Dataset excerpts:
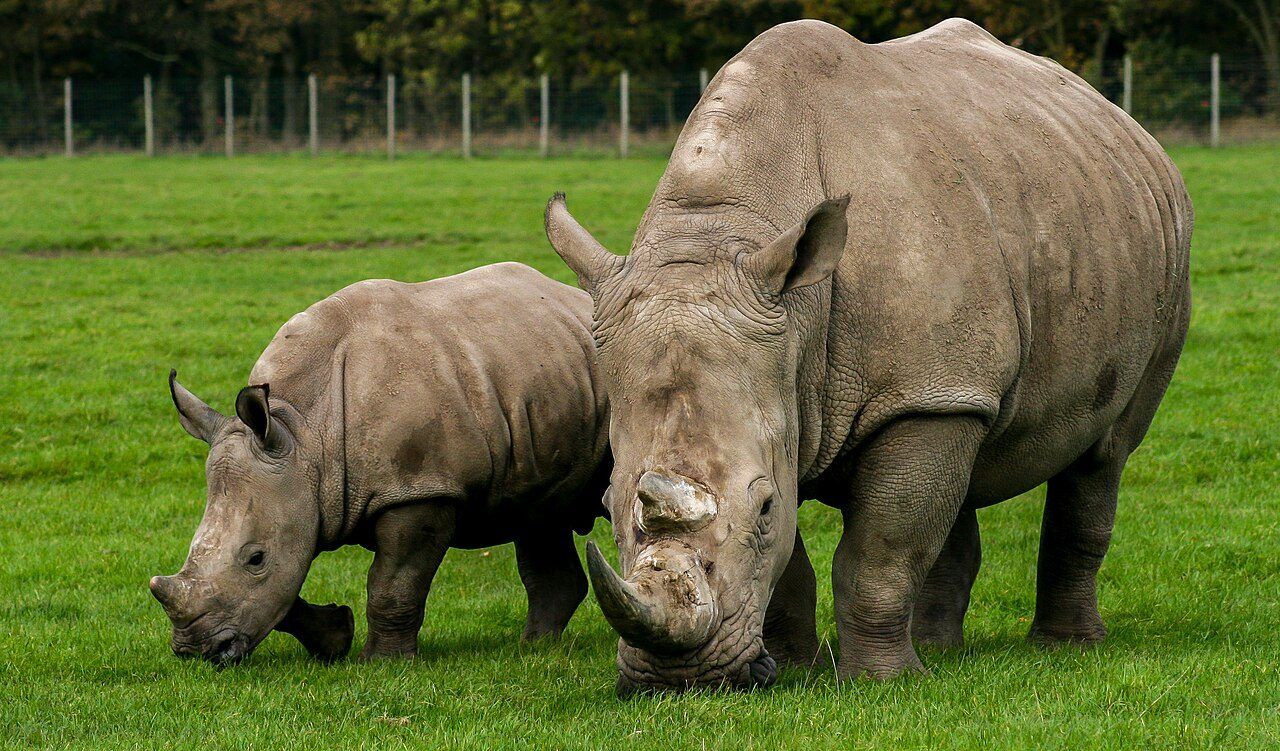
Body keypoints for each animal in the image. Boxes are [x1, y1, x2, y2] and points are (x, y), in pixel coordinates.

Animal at [150, 262, 610, 664]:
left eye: (255, 559)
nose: (196, 650)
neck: (303, 430)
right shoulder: (296, 490)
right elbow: (286, 584)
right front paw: (336, 636)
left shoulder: (418, 490)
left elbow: (393, 585)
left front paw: (382, 663)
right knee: (541, 513)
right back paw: (535, 648)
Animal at [546, 19, 1192, 694]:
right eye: (605, 505)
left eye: (763, 506)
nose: (678, 678)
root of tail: (1122, 121)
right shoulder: (822, 391)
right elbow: (800, 562)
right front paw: (793, 667)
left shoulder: (920, 393)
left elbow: (880, 551)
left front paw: (883, 682)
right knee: (963, 463)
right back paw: (940, 649)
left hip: (1162, 254)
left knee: (1105, 452)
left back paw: (1065, 647)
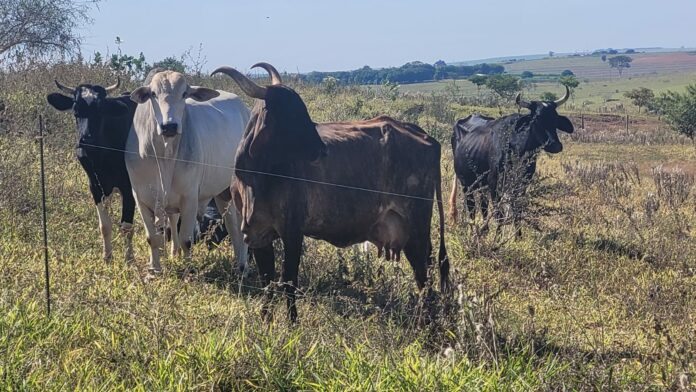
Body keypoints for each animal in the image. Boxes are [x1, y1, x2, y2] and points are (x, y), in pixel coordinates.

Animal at [47, 79, 138, 264]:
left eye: (100, 111)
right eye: (75, 111)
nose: (86, 140)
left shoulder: (128, 187)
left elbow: (126, 227)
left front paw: (129, 259)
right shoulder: (95, 186)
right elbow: (105, 226)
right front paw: (107, 257)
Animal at [213, 63, 452, 322]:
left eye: (302, 109)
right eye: (291, 114)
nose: (321, 149)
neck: (256, 175)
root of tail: (425, 136)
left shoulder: (293, 232)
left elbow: (289, 281)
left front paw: (292, 322)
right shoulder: (257, 233)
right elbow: (267, 280)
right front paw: (266, 319)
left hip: (416, 225)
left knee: (423, 272)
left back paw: (428, 321)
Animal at [448, 87, 572, 225]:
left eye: (555, 118)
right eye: (536, 119)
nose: (555, 145)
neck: (517, 147)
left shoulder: (522, 183)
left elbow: (517, 210)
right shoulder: (494, 183)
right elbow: (499, 214)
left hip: (480, 185)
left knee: (483, 206)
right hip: (466, 183)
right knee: (472, 208)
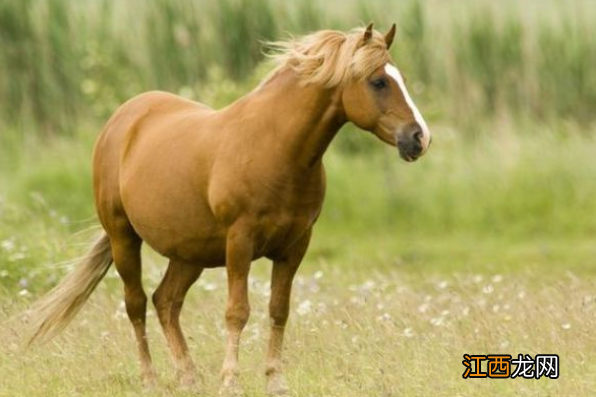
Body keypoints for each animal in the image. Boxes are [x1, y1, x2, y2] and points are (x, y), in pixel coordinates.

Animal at [28, 23, 430, 394]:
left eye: (400, 78)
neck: (276, 147)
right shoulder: (240, 241)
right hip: (123, 237)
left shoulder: (295, 246)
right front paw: (231, 381)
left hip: (189, 253)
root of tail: (124, 118)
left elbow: (279, 310)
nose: (419, 138)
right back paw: (150, 380)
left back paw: (188, 377)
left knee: (166, 301)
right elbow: (237, 312)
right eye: (378, 81)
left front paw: (275, 381)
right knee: (137, 303)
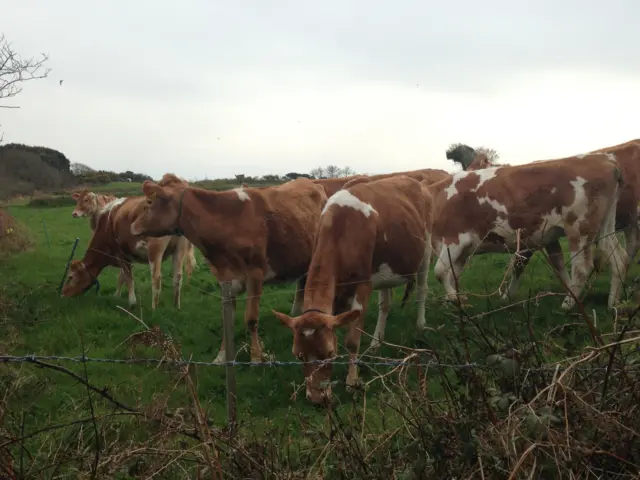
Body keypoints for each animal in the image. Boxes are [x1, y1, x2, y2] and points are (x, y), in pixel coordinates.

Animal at [63, 178, 198, 310]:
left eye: (70, 277)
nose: (63, 294)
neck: (106, 224)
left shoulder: (120, 255)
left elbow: (127, 278)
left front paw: (131, 302)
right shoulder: (127, 256)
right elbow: (122, 277)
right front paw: (117, 295)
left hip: (154, 250)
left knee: (156, 279)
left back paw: (154, 309)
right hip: (179, 249)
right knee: (178, 277)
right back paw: (176, 307)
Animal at [131, 176, 330, 364]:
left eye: (149, 201)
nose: (132, 226)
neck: (228, 222)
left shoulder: (255, 274)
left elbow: (251, 319)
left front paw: (255, 357)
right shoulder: (225, 278)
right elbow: (228, 320)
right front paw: (221, 357)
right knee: (302, 282)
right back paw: (297, 312)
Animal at [272, 174, 432, 404]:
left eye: (329, 353)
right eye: (298, 355)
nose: (317, 399)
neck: (340, 231)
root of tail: (414, 180)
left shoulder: (363, 285)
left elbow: (352, 340)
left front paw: (352, 381)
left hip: (425, 249)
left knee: (422, 289)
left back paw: (420, 324)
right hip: (385, 268)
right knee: (385, 303)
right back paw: (376, 343)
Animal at [428, 154, 628, 312]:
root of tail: (605, 161)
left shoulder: (454, 240)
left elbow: (439, 272)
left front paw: (454, 299)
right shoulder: (463, 250)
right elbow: (452, 275)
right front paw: (455, 300)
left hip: (579, 228)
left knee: (582, 268)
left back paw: (568, 304)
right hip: (604, 227)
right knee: (618, 257)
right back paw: (613, 303)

Exercise: Give again, word for word, every line of the listing above from the one with "left shoulder: (120, 255)" to the one with "left hip: (579, 228)", both inclusive, and nothing beyond them.

Answer box:
left shoulder: (120, 255)
left elbow: (127, 278)
left front paw: (131, 302)
right shoulder: (127, 256)
right elbow: (122, 277)
right front paw: (117, 295)
left hip: (154, 250)
left knee: (156, 279)
left back paw: (154, 309)
right hip: (179, 249)
right knee: (178, 277)
right back paw: (176, 307)
Animal at [131, 176, 330, 364]:
left eye: (149, 201)
nose: (132, 226)
neck: (228, 222)
left shoulder: (255, 274)
left elbow: (251, 319)
left front paw: (255, 357)
right shoulder: (225, 278)
right elbow: (228, 320)
right front paw: (221, 357)
right knee: (302, 282)
right back paw: (297, 312)
Animal at [272, 174, 432, 404]:
left eye: (329, 353)
right eye: (298, 355)
nose: (317, 399)
neck: (340, 231)
root of tail: (414, 180)
left shoulder: (363, 285)
left elbow: (352, 340)
left front paw: (352, 381)
left hip: (425, 249)
left knee: (422, 289)
left back paw: (420, 324)
right hip: (385, 268)
right knee: (385, 303)
right back paw: (376, 343)
Animal at [428, 154, 628, 312]:
root of tail: (605, 161)
left shoulder: (454, 240)
left elbow: (439, 272)
left front paw: (454, 299)
right shoulder: (463, 250)
right elbow: (452, 275)
right front paw: (455, 300)
left hip: (579, 228)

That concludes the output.